── Textausschnitt ──

Nacke: Mehr Marketing
Auf die Direktvermarktung schielte auch Dr. Stefan Nacke. Diese könne, so der CDU-Mann, aber nicht alle Probleme lösen. „Wir müssen Landwirtschaft zwischen Welt- und Wochenmarkt verankern.“ Begleiten will Nacke dies mit einer Neuauflage der nationalen Lebensmittelagentur und flankierenden Handelsabkommen, die gleiche Standards schaffen. Eine Blindheit attestiert er dem Markt nicht, im Gegenteil: „Gute Produkte werden gut nachgefragt.“ Hierfür gelte es, ein entsprechendes Regionalmarketing aufzubauen.
Unterstützen soll der Staat dagegen bei der Absicherung von Risiken: Nacke fordert Zuschüsse zur Mehrgefahrenabsicherung ebenso wie einen Bestandsschutz von 15 Jahren bei Investitionen in den Stallbau. Ebenso wie Schulze pocht er auf eine Umsetzung der Borchert-Vorschläge.
Klein-Schmeink: Tierwohlcent
Sehr klar zielte die grüne Gesundheitspolitikerin Maria Klein-Schmeink auf einen notwendigen baldigen Agrar-Wandel ab. „Industrielle Landwirtschaft kann bäuerlichen Familien nicht gerecht werden.“ Und: „Ein langsamer Umbauplan wird nicht funktionieren. Wir können nicht auf Marktmechanismen warten.“ In der Konsequenz bedeutet das für die Bundestagsabgeordnete, bis 2030 rund 30 % der Betriebe ökologisch umzubauen. Auch die GAP müsse bis 2028 so strukturiert werden, dass eine ökologische Zweckbindung garantiert ist.
Klar ist für Klein-Schmeink auch: „Der notwendige Umbau muss begleitet, Tierbestände kleiner und Einkommensverluste kompensiert werden.“ Gelingen soll dies unter anderen mit einem Tierwohlcent. Mit Blick auf Handelsverflechtungen kritisiert Klein-Schmeink eine teils falsche Ausrichtung: „Wir hatten einen falschen Fokus auf den internationalen Markt.“ Der Exportorientierung begegnen will sie mit einer Wiederbelebung der Genossenschaftsidee, beispielsweise bei den Schlachthöfen.
Kretzer: Fairer Rahmen
Klaus Kretzer sieht die Rolle des Marktes von Haus aus anders: „Der Wandel muss marktwirtschaftlich funktionieren“, sagt der FDP-ler. Landwirtschaft müsse sich als Teil der Wirtschaft begreifen und unabhängig werden von Subventionen und Zuschüssen. Die EU-Direktzahlungen will er abschaffen. Aufgabe der Politik sei es, für faire Rahmenbedingungen, Planungs- und Investitionssicherheit zu sorgen.

───

_Aufgabenstellung_
Schreiben Sie aus dem Textausschnitt zur Agrarpolitik die Stelle von „Unterstützen soll der“ bis „Zweckbindung garantiert ist.“ wortgetreu ab.

── Ausgangsdaten ──

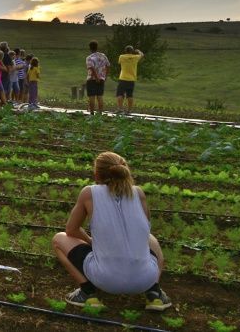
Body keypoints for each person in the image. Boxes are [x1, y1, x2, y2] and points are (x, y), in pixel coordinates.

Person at [52, 152, 171, 311]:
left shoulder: (89, 193)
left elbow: (71, 230)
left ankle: (87, 293)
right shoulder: (138, 193)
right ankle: (154, 293)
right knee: (150, 239)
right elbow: (144, 229)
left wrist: (90, 240)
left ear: (97, 174)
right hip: (145, 279)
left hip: (105, 279)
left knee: (59, 239)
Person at [116, 46, 144, 114]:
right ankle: (129, 110)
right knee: (130, 95)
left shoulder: (121, 57)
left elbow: (119, 63)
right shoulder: (136, 57)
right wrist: (138, 51)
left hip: (123, 78)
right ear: (132, 51)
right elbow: (142, 55)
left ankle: (120, 109)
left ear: (125, 51)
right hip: (131, 79)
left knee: (120, 94)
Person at [86, 40, 111, 115]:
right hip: (101, 79)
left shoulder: (89, 58)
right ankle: (100, 112)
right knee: (100, 96)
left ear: (90, 48)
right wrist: (105, 76)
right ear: (97, 47)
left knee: (92, 96)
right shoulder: (103, 56)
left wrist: (96, 78)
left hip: (92, 79)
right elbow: (108, 66)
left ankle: (92, 112)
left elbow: (92, 68)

───

_Lösung_
Unterstützen soll der Staat dagegen bei der Absicherung von Risiken: Nacke fordert Zuschüsse zur Mehrgefahrenabsicherung ebenso wie einen Bestandsschutz von 15 Jahren bei Investitionen in den Stallbau. Ebenso wie Schulze pocht er auf eine Umsetzung der Borchert-Vorschläge.
Klein-Schmeink: Tierwohlcent
Sehr klar zielte die grüne Gesundheitspolitikerin Maria Klein-Schmeink auf einen notwendigen baldigen Agrar-Wandel ab. „Industrielle Landwirtschaft kann bäuerlichen Familien nicht gerecht werden.“ Und: „Ein langsamer Umbauplan wird nicht funktionieren. Wir können nicht auf Marktmechanismen warten.“ In der Konsequenz bedeutet das für die Bundestagsabgeordnete, bis 2030 rund 30 % der Betriebe ökologisch umzubauen. Auch die GAP müsse bis 2028 so strukturiert werden, dass eine ökologische Zweckbindung garantiert ist.